August 3, 2007
By
Gabe Rottman, Legislative Counsel, ACLU Washington Legislative Office at 10:23am
The Washington Post reported on Thursday morning that one of the impetuses (impeti?) behind the push to further revise the
Foreign Intelligence Surveillance Act, or FISA, was a classified opinion that reportedly declared part of the
NSA surveillance illegal. But, the leak came from Minority Leader John Boehner, R-Ohio, who is clearly the White House water-carrier on this one.
What's worse is that, as a matter of law, there has to be more to the decision than what's disclosed in the
Post article. Unfortunately, we may never be able to find out what exactly the scoop is on the classified decision, because we have to trust the selective leaking of individuals with vested interests. In any event, this is further proof that
Congress ought not to rush into any expansion of foreign intelligence surveillance authority, especially on the basis of such biased leaking.
Here's what the
Post reported:
The judge, whose name could not be learned, concluded early this year that the government had overstepped its authority in attempting to broadly surveil communications between two locations overseas that are passed through routing stations in the United States, according to two other government sources familiar with the decision.

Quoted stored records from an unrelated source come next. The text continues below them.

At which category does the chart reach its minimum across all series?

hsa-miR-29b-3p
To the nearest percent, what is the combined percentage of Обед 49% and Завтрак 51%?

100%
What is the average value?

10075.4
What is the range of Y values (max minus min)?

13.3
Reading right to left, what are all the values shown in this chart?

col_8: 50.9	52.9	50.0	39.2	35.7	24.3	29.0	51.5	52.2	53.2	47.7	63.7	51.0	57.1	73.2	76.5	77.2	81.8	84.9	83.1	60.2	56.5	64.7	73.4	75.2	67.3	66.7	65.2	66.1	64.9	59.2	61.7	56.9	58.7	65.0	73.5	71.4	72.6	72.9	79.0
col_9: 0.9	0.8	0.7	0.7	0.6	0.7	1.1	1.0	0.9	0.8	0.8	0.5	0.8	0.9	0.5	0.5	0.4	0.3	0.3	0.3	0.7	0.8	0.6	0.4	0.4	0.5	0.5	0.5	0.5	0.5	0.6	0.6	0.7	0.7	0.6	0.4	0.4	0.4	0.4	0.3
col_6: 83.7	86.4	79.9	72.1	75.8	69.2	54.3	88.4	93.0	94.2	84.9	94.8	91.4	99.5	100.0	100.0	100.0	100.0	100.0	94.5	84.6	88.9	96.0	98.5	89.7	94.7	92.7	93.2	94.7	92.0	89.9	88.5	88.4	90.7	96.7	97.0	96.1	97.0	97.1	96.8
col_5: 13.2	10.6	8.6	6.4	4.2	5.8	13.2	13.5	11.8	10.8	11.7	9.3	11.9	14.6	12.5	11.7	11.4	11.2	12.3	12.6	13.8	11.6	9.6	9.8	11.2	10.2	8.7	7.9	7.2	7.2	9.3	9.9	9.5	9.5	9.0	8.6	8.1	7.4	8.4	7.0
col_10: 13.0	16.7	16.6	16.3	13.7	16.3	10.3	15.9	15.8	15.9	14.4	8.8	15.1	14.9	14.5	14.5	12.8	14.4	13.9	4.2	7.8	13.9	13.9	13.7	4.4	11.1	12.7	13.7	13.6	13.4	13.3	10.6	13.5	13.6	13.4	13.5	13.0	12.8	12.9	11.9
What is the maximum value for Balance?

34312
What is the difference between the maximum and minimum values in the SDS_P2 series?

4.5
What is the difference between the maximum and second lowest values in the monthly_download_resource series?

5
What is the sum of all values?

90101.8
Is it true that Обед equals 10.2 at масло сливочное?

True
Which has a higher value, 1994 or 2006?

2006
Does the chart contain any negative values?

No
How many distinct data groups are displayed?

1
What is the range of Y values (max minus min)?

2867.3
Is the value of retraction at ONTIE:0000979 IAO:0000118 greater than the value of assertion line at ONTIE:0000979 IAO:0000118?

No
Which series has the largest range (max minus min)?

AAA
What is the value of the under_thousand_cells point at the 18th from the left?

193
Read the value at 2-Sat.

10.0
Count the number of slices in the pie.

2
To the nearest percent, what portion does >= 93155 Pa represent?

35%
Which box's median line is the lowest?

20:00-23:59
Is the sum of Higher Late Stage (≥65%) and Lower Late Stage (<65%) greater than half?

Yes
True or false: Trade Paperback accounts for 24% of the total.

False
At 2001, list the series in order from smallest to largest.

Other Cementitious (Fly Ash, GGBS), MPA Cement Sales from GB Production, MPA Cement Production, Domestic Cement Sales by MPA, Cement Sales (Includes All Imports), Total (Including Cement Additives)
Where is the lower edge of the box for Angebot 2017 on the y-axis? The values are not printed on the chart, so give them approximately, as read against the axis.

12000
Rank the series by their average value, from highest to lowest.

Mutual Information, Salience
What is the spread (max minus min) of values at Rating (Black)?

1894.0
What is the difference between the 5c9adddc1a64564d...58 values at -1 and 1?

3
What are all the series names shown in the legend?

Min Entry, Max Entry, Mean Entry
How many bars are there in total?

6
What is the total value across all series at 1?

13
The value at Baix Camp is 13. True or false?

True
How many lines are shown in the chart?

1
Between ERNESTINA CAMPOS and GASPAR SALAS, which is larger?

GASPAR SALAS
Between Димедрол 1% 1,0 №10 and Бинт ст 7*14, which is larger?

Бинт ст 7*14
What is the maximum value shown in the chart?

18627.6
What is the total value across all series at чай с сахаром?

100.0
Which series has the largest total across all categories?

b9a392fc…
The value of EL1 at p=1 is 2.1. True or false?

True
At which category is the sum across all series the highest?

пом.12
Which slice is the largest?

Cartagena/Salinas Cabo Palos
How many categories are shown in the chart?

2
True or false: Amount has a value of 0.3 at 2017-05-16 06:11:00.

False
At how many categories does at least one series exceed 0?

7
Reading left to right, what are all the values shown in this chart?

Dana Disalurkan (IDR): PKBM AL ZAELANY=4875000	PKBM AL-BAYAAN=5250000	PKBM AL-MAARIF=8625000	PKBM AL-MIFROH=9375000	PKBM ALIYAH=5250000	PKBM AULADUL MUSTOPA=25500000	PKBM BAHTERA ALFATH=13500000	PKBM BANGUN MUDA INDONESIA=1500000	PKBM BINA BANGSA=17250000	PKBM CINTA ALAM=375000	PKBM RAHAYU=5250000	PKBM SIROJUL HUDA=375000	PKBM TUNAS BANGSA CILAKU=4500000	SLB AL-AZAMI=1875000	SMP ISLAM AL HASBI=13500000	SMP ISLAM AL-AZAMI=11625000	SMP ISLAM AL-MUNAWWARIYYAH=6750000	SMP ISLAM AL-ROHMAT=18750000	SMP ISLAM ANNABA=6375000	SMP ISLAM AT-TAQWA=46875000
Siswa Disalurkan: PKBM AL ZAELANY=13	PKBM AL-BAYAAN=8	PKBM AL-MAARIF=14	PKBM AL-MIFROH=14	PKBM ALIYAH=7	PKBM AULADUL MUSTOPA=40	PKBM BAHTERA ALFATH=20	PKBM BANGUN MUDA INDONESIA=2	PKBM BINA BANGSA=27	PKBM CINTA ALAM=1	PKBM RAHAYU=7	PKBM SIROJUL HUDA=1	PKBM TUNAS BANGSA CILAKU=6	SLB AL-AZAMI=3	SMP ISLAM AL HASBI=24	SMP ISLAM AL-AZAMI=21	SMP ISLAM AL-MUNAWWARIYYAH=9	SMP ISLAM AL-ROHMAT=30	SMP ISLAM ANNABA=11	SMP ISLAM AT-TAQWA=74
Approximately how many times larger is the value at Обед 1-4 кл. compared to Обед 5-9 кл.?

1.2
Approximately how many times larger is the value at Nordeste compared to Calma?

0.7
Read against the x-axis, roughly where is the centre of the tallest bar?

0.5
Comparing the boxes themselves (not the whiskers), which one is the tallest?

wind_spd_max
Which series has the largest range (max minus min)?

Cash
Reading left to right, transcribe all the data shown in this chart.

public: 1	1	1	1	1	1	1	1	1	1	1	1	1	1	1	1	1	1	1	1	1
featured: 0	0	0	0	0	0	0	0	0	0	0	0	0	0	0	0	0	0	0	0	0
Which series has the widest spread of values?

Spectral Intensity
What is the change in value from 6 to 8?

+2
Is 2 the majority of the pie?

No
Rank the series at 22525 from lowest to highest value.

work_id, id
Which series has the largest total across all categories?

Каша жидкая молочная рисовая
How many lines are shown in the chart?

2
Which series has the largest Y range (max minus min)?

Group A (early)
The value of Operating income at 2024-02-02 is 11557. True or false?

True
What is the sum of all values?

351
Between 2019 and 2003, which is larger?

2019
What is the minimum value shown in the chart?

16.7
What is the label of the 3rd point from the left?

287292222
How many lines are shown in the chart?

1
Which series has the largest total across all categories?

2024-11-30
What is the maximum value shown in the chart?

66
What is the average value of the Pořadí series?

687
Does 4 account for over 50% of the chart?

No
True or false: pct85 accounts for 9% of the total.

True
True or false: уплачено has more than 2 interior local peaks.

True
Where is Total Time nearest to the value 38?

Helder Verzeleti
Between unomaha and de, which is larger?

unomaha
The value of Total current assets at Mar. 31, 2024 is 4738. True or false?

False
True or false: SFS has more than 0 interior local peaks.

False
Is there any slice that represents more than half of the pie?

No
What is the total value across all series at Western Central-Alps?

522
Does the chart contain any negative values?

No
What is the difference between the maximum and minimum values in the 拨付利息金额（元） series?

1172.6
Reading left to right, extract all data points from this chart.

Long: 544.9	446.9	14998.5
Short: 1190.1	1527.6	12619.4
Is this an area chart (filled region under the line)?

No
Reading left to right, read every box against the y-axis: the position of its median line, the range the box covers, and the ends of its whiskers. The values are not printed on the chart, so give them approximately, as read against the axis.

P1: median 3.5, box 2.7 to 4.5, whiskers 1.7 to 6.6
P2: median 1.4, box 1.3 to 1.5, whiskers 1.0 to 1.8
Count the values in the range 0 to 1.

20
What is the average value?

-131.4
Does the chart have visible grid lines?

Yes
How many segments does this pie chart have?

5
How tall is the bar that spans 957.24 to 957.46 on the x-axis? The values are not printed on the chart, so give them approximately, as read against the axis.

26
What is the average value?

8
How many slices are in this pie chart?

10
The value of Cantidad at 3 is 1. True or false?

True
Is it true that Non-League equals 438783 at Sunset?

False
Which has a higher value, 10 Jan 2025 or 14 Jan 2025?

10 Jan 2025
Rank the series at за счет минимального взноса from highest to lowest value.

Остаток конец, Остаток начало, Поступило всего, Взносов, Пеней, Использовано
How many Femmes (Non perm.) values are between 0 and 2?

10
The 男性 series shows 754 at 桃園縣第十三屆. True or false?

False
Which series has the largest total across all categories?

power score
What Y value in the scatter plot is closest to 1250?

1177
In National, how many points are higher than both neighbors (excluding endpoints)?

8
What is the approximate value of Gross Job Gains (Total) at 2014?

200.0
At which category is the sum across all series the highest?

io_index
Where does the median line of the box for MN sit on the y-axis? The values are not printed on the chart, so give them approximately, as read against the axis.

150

So there's a couple of scenarios that may have led to the FISA judge's ruling. Perhaps the judge found that there's no way to really do this foreign-to-foreign tapping without sweeping Americans up in the dragnet, violating their
Fourth Amendment rights in the process. Or maybe the judge found that the government was using this program warrant as a pretext to gather U.S. information. Or maybe it was surveillance that FISA does not even allow. We don't know, and Congress doesn't know -
so it shouldn't be writing this into law.
All of which is to say that there's more to the story. Keep it skeptical y'all.